Cannavaro art-form
Fabio Cannavaro, the little big man of Italian football, bestrode this World Cup like a colossus, earning his 100th cap in Sunday's epic final and becoming the defining symbol of a tournament where centre-halves took centre-stage.
Fabio Cannavaro, the little big man of Italian football, bestrode this World Cup like a colossus, earning his 100th cap in Sunday's epic final and becoming the defining symbol of a tournament where centre-halves took centre-stage.
The only Roman centurion toiling in the Olympic Stadium was an Azzurri fan in fancy-dress struggling with his breast-plate and tunic in the men's room.
For this was the World Cup where the shielding players dominated, when anyone seeking to assemble an all-star XI drawn from the 32 teams and 64 games can call upon a proliferation of tacklers and scrappers, but few of genuine flair.
The sad sight of the world's most sumptuously gifted footballer, Zinedine Zidane, departing under a cloud, painted an illuminating picture, particularly as he left that master at capping creativity, Cannavaro, to lift the World Cup.
The voting of Zidane as Fifa's official Player of the Tournament was a nonsense, primarily because the poll was conducted in the early stages of extra-time, before France's captain charged at Marco Materazzi and guaranteed "Zidane's A Nutter'' headlines.
Even before Zidane's still-unexplained aberration, Cannavaro was comfortably the most influential footballer on German soil, for sheer consistency of excellence in his appointed duties.
Cannavaro turned defending into an art-form. Italy's captain was not alone in the protection racket.
Ball-winners and destroyers lurked everywhere. There was Materazzi, all tattoos, theatrics and clearances.
There was Lilian Thuram, still a professor among defenders, and the excellent Fernando Meira, while Rio Ferdinand brought a little credit to England's awkward stay.
Good full-backs abounded: from France's energetic Willy Sagnol to Italy's exuberant Fabio Grosso and Gianluca Zambrotta, Germany's goalscoring Philipp Lahm and, certainly against Portugal, Ashley Cole.
At left-back in the all-star team, Lahm shades Grosso for greater defensive awareness. Grosso, with his hunger for attacking, certainly contributed to the match of the World Cup, Italy's semifinal defeat of Germany in the noisiest arena, the Westfalenstadion.
Grosso's wild, eyes-ablaze celebration captured the joy that football will always generate.

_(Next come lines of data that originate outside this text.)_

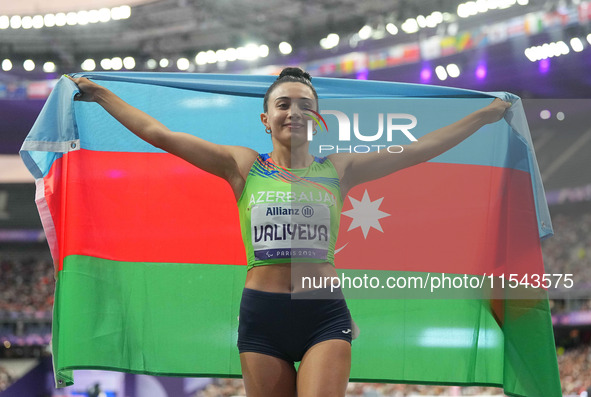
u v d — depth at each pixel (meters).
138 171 3.91
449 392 15.39
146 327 3.81
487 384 3.79
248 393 2.95
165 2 16.50
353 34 16.48
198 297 3.88
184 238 3.91
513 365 3.64
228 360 3.86
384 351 3.83
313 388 2.76
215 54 17.80
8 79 17.98
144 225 3.88
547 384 3.54
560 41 13.84
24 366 19.88
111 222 3.83
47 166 3.74
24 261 22.92
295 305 2.94
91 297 3.69
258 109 4.02
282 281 2.96
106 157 3.87
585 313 15.73
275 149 3.09
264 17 16.77
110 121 3.90
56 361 3.58
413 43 15.50
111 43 18.00
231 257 3.92
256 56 17.39
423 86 3.69
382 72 15.95
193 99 4.01
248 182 3.05
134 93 3.98
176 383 16.17
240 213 3.10
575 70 14.00
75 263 3.67
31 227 23.11
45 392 16.89
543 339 3.59
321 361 2.83
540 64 14.22
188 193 3.94
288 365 2.99
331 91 3.77
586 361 17.23
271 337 2.97
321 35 16.92
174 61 18.17
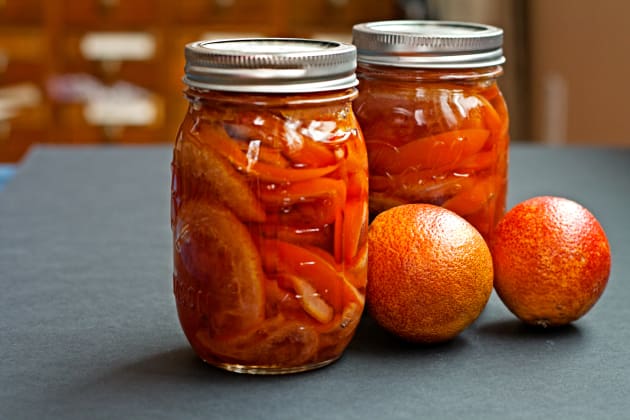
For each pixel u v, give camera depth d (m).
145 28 1.94
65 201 0.89
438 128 0.64
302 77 0.56
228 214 0.57
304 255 0.58
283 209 0.57
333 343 0.59
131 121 1.98
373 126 0.65
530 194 0.89
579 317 0.64
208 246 0.58
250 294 0.58
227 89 0.56
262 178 0.57
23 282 0.71
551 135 1.71
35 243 0.79
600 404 0.56
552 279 0.63
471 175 0.65
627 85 1.44
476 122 0.64
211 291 0.58
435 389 0.58
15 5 1.92
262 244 0.57
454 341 0.63
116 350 0.62
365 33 0.64
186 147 0.58
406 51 0.63
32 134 1.99
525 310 0.64
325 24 1.93
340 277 0.59
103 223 0.84
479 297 0.61
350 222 0.59
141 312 0.67
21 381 0.58
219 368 0.60
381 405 0.56
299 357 0.59
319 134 0.57
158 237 0.80
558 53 1.69
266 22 1.93
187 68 0.57
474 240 0.62
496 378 0.59
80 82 1.97
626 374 0.59
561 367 0.60
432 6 1.60
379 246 0.61
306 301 0.58
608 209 0.85
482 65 0.64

The guards ruled the parade ground of this World Cup, certainly after the more spontaneity-filled group stage. Midfield sentries marched about, examining opponents' credentials like officious security men.
Ghana's Stephen Appiah impressed, as did Italy's all-action urchin Gennaro Gattuso. Owen Hargreaves was probably England's best performer, while Patrick Vieira and Javier Mascherano also caught the eye.
The outstanding midfielder was Andrea Pirlo, who mixed ball-winning and distribution with remarkable stamina. AC Milan's workaholic thoroughbred also delivered some stunning dead-balls, such as the corner from which Materazzi equalised Zidane's early penalty, a free-kick just wide and then a spot-kick in the shoot-out triumph.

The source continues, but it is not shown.